After a Cloud SWG status page published maintenance update, some users reported problems accessing certain legacy web applications.

Problem appears to happen with applications using HTTP/1.0 and HTTP/1.1 only.

What changed with the maintenance update that could have triggered this issue?

Cloud SWG.

All access methods.

Applications parsing certain HTTP headers.

Enhancements to the Proxy updated as part of the maintenance events.

The following two changes were added with the update that caused the change in behaviour.

Enhancement to Preserve Client Header Casing in Policy Actions    
To maintain consistency with original client requests, the Edge SWG appliance now preserves the original header name casing. This casing comes from the client request when a policy action (such as Set or Append) modifies an existing client header in the upstream request. Previously, the appliance substituted the original casing with the policy-defined name.

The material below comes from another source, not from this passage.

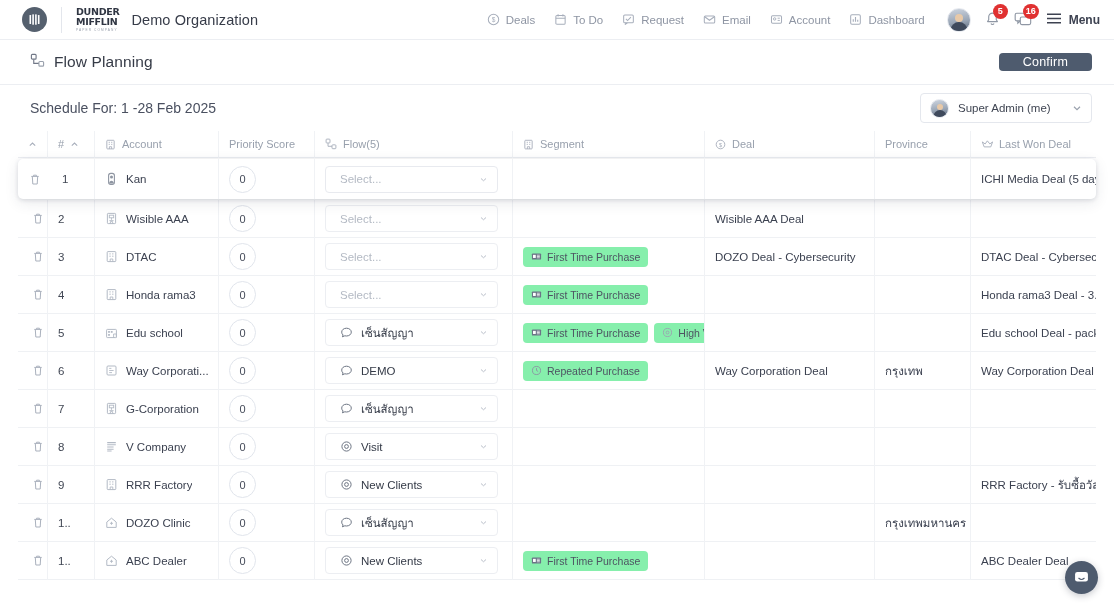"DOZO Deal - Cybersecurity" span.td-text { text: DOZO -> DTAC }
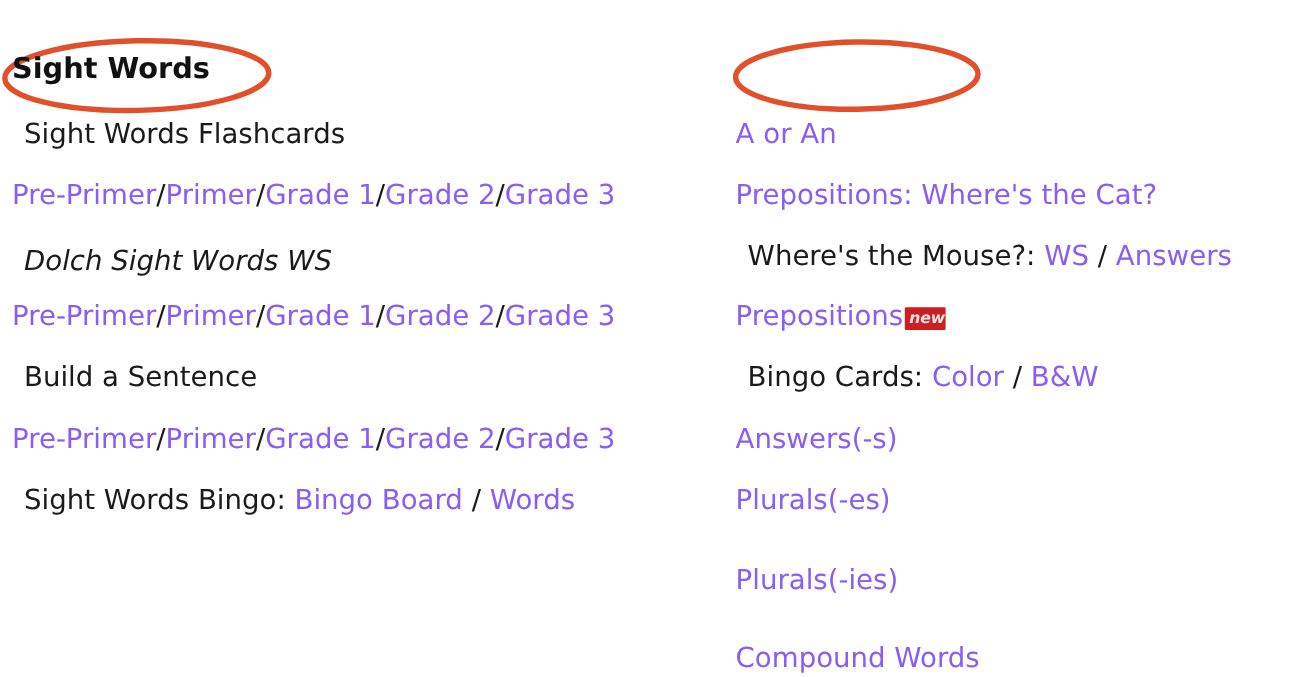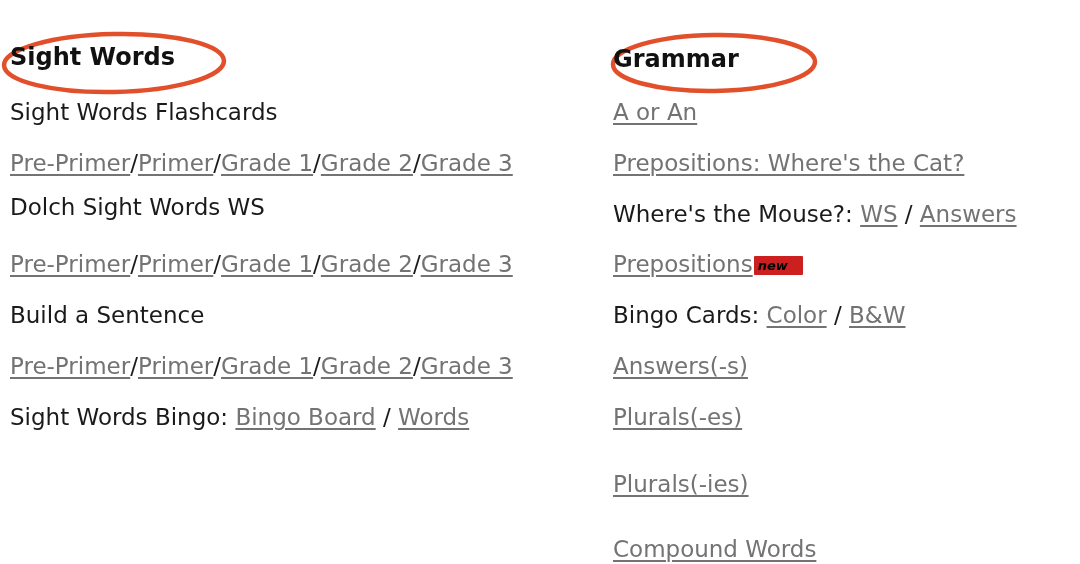"Grammar" div.heading-text { html: <div>Grammar</div> -> none }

NOTE: HTTP/2 traffic is unaffected by this behavior change, as the HTTP/2 protocol strictly mandates lowercase header names.

Enhancement to Preserve Client Header Order
Header processing on the Edge SWG appliance has been restructured to maintain the original ordering of client-supplied headers. Previously, client headers were reordered in the upstream request to the order in which policy modifications (such as set and append) were applied. Any policy-introduced headers that do not have a corresponding entry in the original client request are now appended after the original client headers.